Given records>
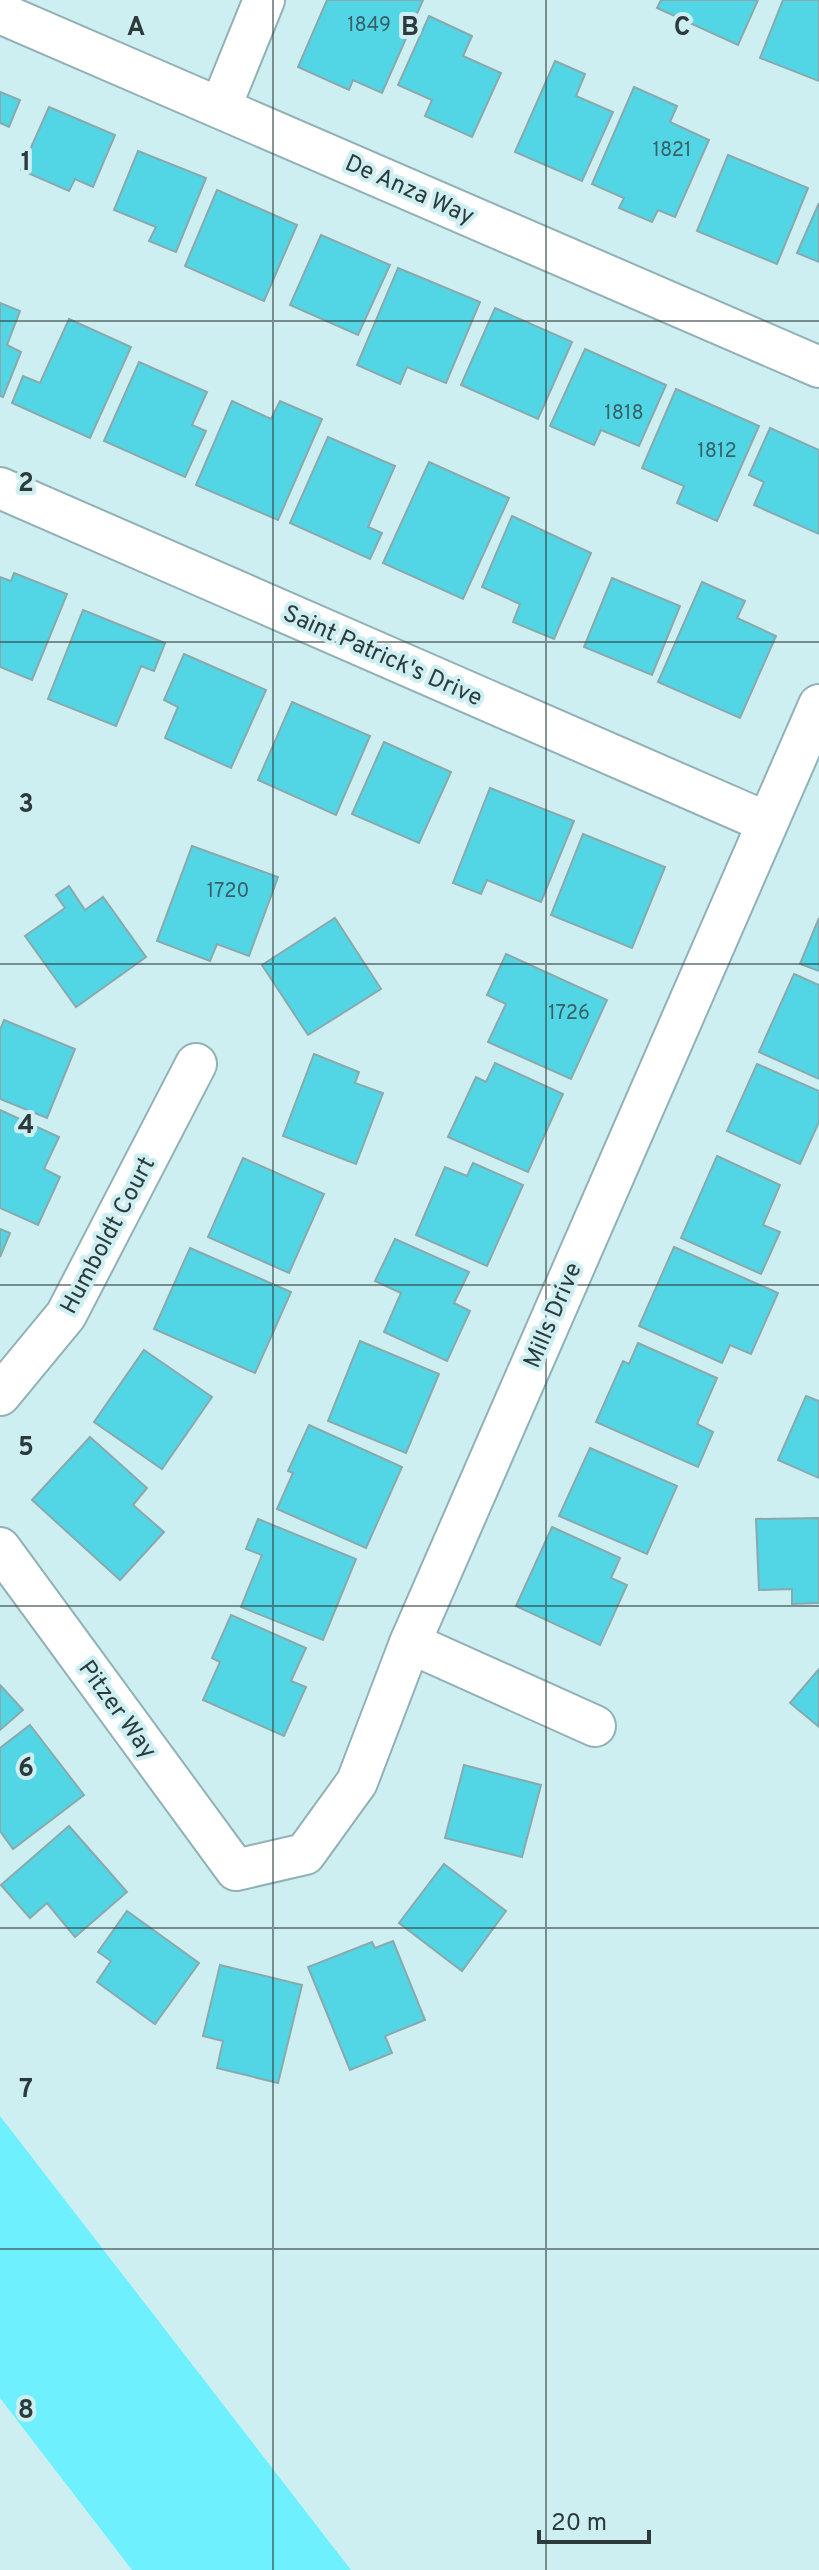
<svg xmlns="http://www.w3.org/2000/svg" width="819" height="2570" viewBox="0 0 819 2570" font-family="Overpass,sans-serif">
<style>
.green{fill:#6ff0fe}
.building{fill:#52d6e5;stroke:#8aa9ac;stroke-width:2}
.lines{fill:none;stroke-linecap:round;stroke-linejoin:round}
.street-casing{stroke:#92b1b5;stroke-width:44}
.street{stroke:#fff;stroke-width:40}
.grid{fill:none;stroke:#2d3a3b;stroke-width:2;stroke-opacity:0.55}
.labels{text-anchor:middle;stroke-width:8;stroke-linejoin:round;paint-order:stroke}
.number-label{font-size:20px;fill:#366166}
.street-label{font-size:24px;fill:#2d3a3b;stroke:#ceeff2}
.grid-label{font-size:26px;text-anchor:middle;font-weight:bold;fill:#2d3a3b;stroke:#ceeff2;stroke-width:8;stroke-linejoin:round;paint-order:stroke}
</style>
<rect width="100%" height="100%" fill="#ceeff2"/>
<path class="green" d="M 0,2116 L 351,2570 L 132,2570 L 0,2398 Z"/>
<g class="building">
<path d="M 327,0 L 423,0 L 382,93 L 353,80 L 349,90 L 298,67 Z"/>
<path d="M 661,0 L 758,0 L 738,45 L 657,8 Z"/>
<path d="M 783,0 L 819,0 L 819,81 L 760,58 Z"/>
<path d="M 429,16 L 472,36 L 463,56 L 501,73 L 472,137 L 425,116 L 432,100 L 398,85 Z"/>
<path d="M 555,61 L 585,74 L 576,96 L 613,112 L 582,181 L 515,152 Z"/>
<path d="M 634,87 L 677,106 L 670,122 L 709,140 L 675,217 L 658,210 L 652,222 L 619,208 L 624,198 L 592,184 Z"/>
<path d="M 0,92 L 20,100 L 9,127 L 0,123 Z"/>
<path d="M 49,107 L 115,135 L 93,187 L 75,179 L 69,191 L 21,170 Z"/>
<path d="M 138,151 L 206,178 L 176,252 L 149,241 L 156,227 L 114,210 Z"/>
<path d="M 728,155 L 808,188 L 777,264 L 697,231 Z"/>
<path d="M 217,190 L 297,225 L 264,301 L 185,266 Z"/>
<path d="M 819,203 L 819,262 L 797,253 Z"/>
<path d="M 321,235 L 390,265 L 358,335 L 290,305 Z"/>
<path d="M 398,268 L 480,302 L 446,383 L 407,367 L 400,384 L 357,365 Z"/>
<path d="M 0,303 L 20,311 L 7,345 L 21,352 L 3,397 L 0,396 Z"/>
<path d="M 495,308 L 572,342 L 538,419 L 461,385 Z"/>
<path d="M 69,319 L 131,347 L 90,438 L 12,403 L 23,376 L 40,383 Z"/>
<path d="M 585,349 L 666,385 L 639,446 L 601,430 L 594,445 L 550,426 Z"/>
<path d="M 139,362 L 207,392 L 192,425 L 206,431 L 185,477 L 104,441 Z"/>
<path d="M 676,389 L 759,426 L 717,521 L 677,503 L 684,486 L 642,468 Z"/>
<path d="M 232,401 L 271,419 L 280,401 L 322,419 L 278,520 L 196,485 Z"/>
<path d="M 770,428 L 819,450 L 819,534 L 754,505 L 764,482 L 749,475 Z"/>
<path d="M 328,437 L 395,466 L 368,527 L 382,533 L 370,559 L 290,523 Z"/>
<path d="M 429,462 L 509,498 L 463,599 L 383,563 Z"/>
<path d="M 512,516 L 591,553 L 554,639 L 513,622 L 520,604 L 482,587 Z"/>
<path d="M 14,573 L 67,594 L 32,680 L 0,667 L 0,577 L 11,581 Z"/>
<path d="M 612,578 L 680,606 L 652,675 L 584,647 Z"/>
<path d="M 702,582 L 745,601 L 737,618 L 776,636 L 740,718 L 658,682 Z"/>
<path d="M 83,610 L 165,643 L 154,671 L 141,666 L 116,726 L 48,699 Z"/>
<path d="M 184,654 L 266,690 L 231,768 L 165,738 L 178,707 L 164,700 Z"/>
<path d="M 292,702 L 370,736 L 336,815 L 258,780 Z"/>
<path d="M 384,742 L 451,772 L 419,843 L 352,814 Z"/>
<path d="M 490,788 L 574,821 L 541,902 L 487,880 L 481,894 L 453,883 Z"/>
<path d="M 583,834 L 665,867 L 632,948 L 551,915 Z"/>
<path d="M 192,846 L 278,877 L 249,956 L 217,944 L 210,961 L 157,941 Z"/>
<path d="M 69,886 L 85,910 L 103,897 L 146,957 L 76,1007 L 25,936 L 65,908 L 56,895 Z"/>
<path d="M 335,918 L 381,989 L 308,1035 L 262,965 Z"/>
<path d="M 819,918 L 819,971 L 800,964 Z"/>
<path d="M 506,954 L 607,1000 L 571,1079 L 488,1042 L 506,1004 L 487,995 Z"/>
<path d="M 794,974 L 819,985 L 819,1079 L 759,1052 Z"/>
<path d="M 4,1020 L 75,1049 L 47,1118 L 0,1099 L 0,1030 Z"/>
<path d="M 314,1054 L 359,1072 L 355,1083 L 383,1093 L 356,1164 L 283,1136 Z"/>
<path d="M 495,1063 L 563,1094 L 528,1172 L 448,1137 L 476,1077 L 486,1082 Z"/>
<path d="M 757,1064 L 819,1091 L 819,1122 L 800,1164 L 727,1131 Z"/>
<path d="M 0,1110 L 59,1137 L 44,1169 L 60,1177 L 38,1225 L 0,1208 Z"/>
<path d="M 717,1156 L 780,1185 L 763,1225 L 780,1232 L 761,1274 L 681,1238 Z"/>
<path d="M 243,1158 L 324,1194 L 289,1273 L 208,1237 Z"/>
<path d="M 473,1163 L 523,1185 L 487,1266 L 416,1235 L 445,1167 L 467,1176 Z"/>
<path d="M 0,1229 L 10,1233 L 0,1257 Z"/>
<path d="M 395,1239 L 469,1272 L 454,1303 L 470,1311 L 447,1361 L 384,1332 L 401,1293 L 375,1281 Z"/>
<path d="M 674,1247 L 778,1293 L 751,1354 L 730,1345 L 722,1363 L 639,1326 Z"/>
<path d="M 190,1248 L 291,1292 L 255,1373 L 154,1329 Z"/>
<path d="M 360,1341 L 439,1374 L 406,1453 L 328,1421 Z"/>
<path d="M 638,1343 L 717,1378 L 697,1424 L 713,1432 L 698,1467 L 596,1422 L 623,1361 L 629,1364 Z"/>
<path d="M 144,1350 L 212,1397 L 162,1469 L 94,1422 Z"/>
<path d="M 806,1396 L 819,1401 L 819,1478 L 778,1460 Z"/>
<path d="M 309,1425 L 402,1467 L 366,1548 L 277,1509 L 293,1473 L 288,1471 Z"/>
<path d="M 90,1437 L 147,1488 L 133,1505 L 164,1532 L 120,1580 L 32,1500 Z"/>
<path d="M 590,1448 L 677,1486 L 647,1554 L 559,1516 Z"/>
<path d="M 819,1518 L 819,1603 L 792,1604 L 792,1589 L 759,1590 L 756,1519 Z"/>
<path d="M 258,1519 L 356,1559 L 323,1640 L 241,1607 L 262,1555 L 246,1549 Z"/>
<path d="M 552,1527 L 620,1558 L 611,1578 L 627,1585 L 600,1645 L 516,1606 Z"/>
<path d="M 231,1615 L 306,1648 L 291,1681 L 306,1687 L 284,1736 L 203,1700 L 220,1662 L 212,1658 Z"/>
<path d="M 819,1669 L 819,1727 L 790,1703 Z"/>
<path d="M 0,1685 L 23,1710 L 0,1730 Z"/>
<path d="M 30,1725 L 84,1795 L 13,1849 L 0,1831 L 0,1748 Z"/>
<path d="M 464,1765 L 541,1785 L 522,1857 L 445,1838 Z"/>
<path d="M 69,1826 L 127,1892 L 75,1937 L 47,1903 L 30,1918 L 1,1885 Z"/>
<path d="M 444,1864 L 506,1911 L 462,1971 L 399,1923 Z"/>
<path d="M 127,1911 L 199,1963 L 155,2024 L 97,1982 L 111,1961 L 98,1952 Z"/>
<path d="M 393,1941 L 425,2020 L 385,2036 L 392,2053 L 350,2070 L 308,1967 L 372,1942 L 375,1948 Z"/>
<path d="M 220,1965 L 302,1985 L 278,2083 L 217,2068 L 223,2041 L 203,2036 Z"/>
</g>
<g class="lines">
<g class="street-casing">
<g id="street">
<path d="M 0,13 L 819,367"/>
<path d="M 221,106 L 264,0"/>
<path d="M 0,488 L 766,822"/>
<path d="M 0,1395 L 66,1315 L 196,1064"/>
<path d="M 0,1548 L 236,1870 L 305,1854 L 357,1782 L 410,1643 L 819,705"/>
<path d="M 410,1643 L 595,1726"/>
</g>
</g>
<use href="#street" class="street"/>
</g>
<path class="grid" d="M 273,0 L 273,2570M 546,0 L 546,2570M 0,321 L 819,321M 0,642 L 819,642M 0,964 L 819,964M 0,1285 L 819,1285M 0,1606 L 819,1606M 0,1928 L 819,1928M 0,2249 L 819,2249"/>
<g class="labels">
<g class="number-label">
<text x="369" y="31">1849</text>
<text x="672" y="156">1821</text>
<text x="624" y="419">1818</text>
<text x="717" y="457">1812</text>
<text x="228" y="897">1720</text>
<text x="569" y="1019">1726</text>
</g>
<g class="street-label">
<text transform="translate(410 189) rotate(24)" y="8">De Anza Way</text>
<text transform="translate(383 655) rotate(24)" y="8">Saint Patrick's Drive</text>
<text transform="translate(107 1235) rotate(-62)" y="8">Humboldt Court</text>
<text transform="translate(552 1315) rotate(-67)" y="8">Mills Drive</text>
<text transform="translate(118 1709) rotate(54)" y="8">Pitzer Way</text>
</g>
</g>
<g class="grid-label">
<text x="136" y="35">A</text>
<text x="410" y="35">B</text>
<text x="682" y="35">C</text>
<text x="26" y="170">1</text>
<text x="26" y="491">2</text>
<text x="26" y="812">3</text>
<text x="26" y="1133">4</text>
<text x="26" y="1455">5</text>
<text x="26" y="1776">6</text>
<text x="26" y="2097">7</text>
<text x="26" y="2418">8</text>
</g>
<path d="M539 2530v12h110v-12" fill="none" stroke="#2d3a3b" stroke-width="4"/>
<text x="551" y="2530" font-size="24" fill="#2d3a3b" stroke="#ceeff2" stroke-width="6" paint-order="stroke">20 m</text>
</svg>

Prompt> The listing above holds a line with "770,428 L 819,450" and a line with "314,1054 L 359,1072". Print the stretch from the first through the second, exactly and alone.

Finished exercise>
<path d="M 770,428 L 819,450 L 819,534 L 754,505 L 764,482 L 749,475 Z"/>
<path d="M 328,437 L 395,466 L 368,527 L 382,533 L 370,559 L 290,523 Z"/>
<path d="M 429,462 L 509,498 L 463,599 L 383,563 Z"/>
<path d="M 512,516 L 591,553 L 554,639 L 513,622 L 520,604 L 482,587 Z"/>
<path d="M 14,573 L 67,594 L 32,680 L 0,667 L 0,577 L 11,581 Z"/>
<path d="M 612,578 L 680,606 L 652,675 L 584,647 Z"/>
<path d="M 702,582 L 745,601 L 737,618 L 776,636 L 740,718 L 658,682 Z"/>
<path d="M 83,610 L 165,643 L 154,671 L 141,666 L 116,726 L 48,699 Z"/>
<path d="M 184,654 L 266,690 L 231,768 L 165,738 L 178,707 L 164,700 Z"/>
<path d="M 292,702 L 370,736 L 336,815 L 258,780 Z"/>
<path d="M 384,742 L 451,772 L 419,843 L 352,814 Z"/>
<path d="M 490,788 L 574,821 L 541,902 L 487,880 L 481,894 L 453,883 Z"/>
<path d="M 583,834 L 665,867 L 632,948 L 551,915 Z"/>
<path d="M 192,846 L 278,877 L 249,956 L 217,944 L 210,961 L 157,941 Z"/>
<path d="M 69,886 L 85,910 L 103,897 L 146,957 L 76,1007 L 25,936 L 65,908 L 56,895 Z"/>
<path d="M 335,918 L 381,989 L 308,1035 L 262,965 Z"/>
<path d="M 819,918 L 819,971 L 800,964 Z"/>
<path d="M 506,954 L 607,1000 L 571,1079 L 488,1042 L 506,1004 L 487,995 Z"/>
<path d="M 794,974 L 819,985 L 819,1079 L 759,1052 Z"/>
<path d="M 4,1020 L 75,1049 L 47,1118 L 0,1099 L 0,1030 Z"/>
<path d="M 314,1054 L 359,1072 L 355,1083 L 383,1093 L 356,1164 L 283,1136 Z"/>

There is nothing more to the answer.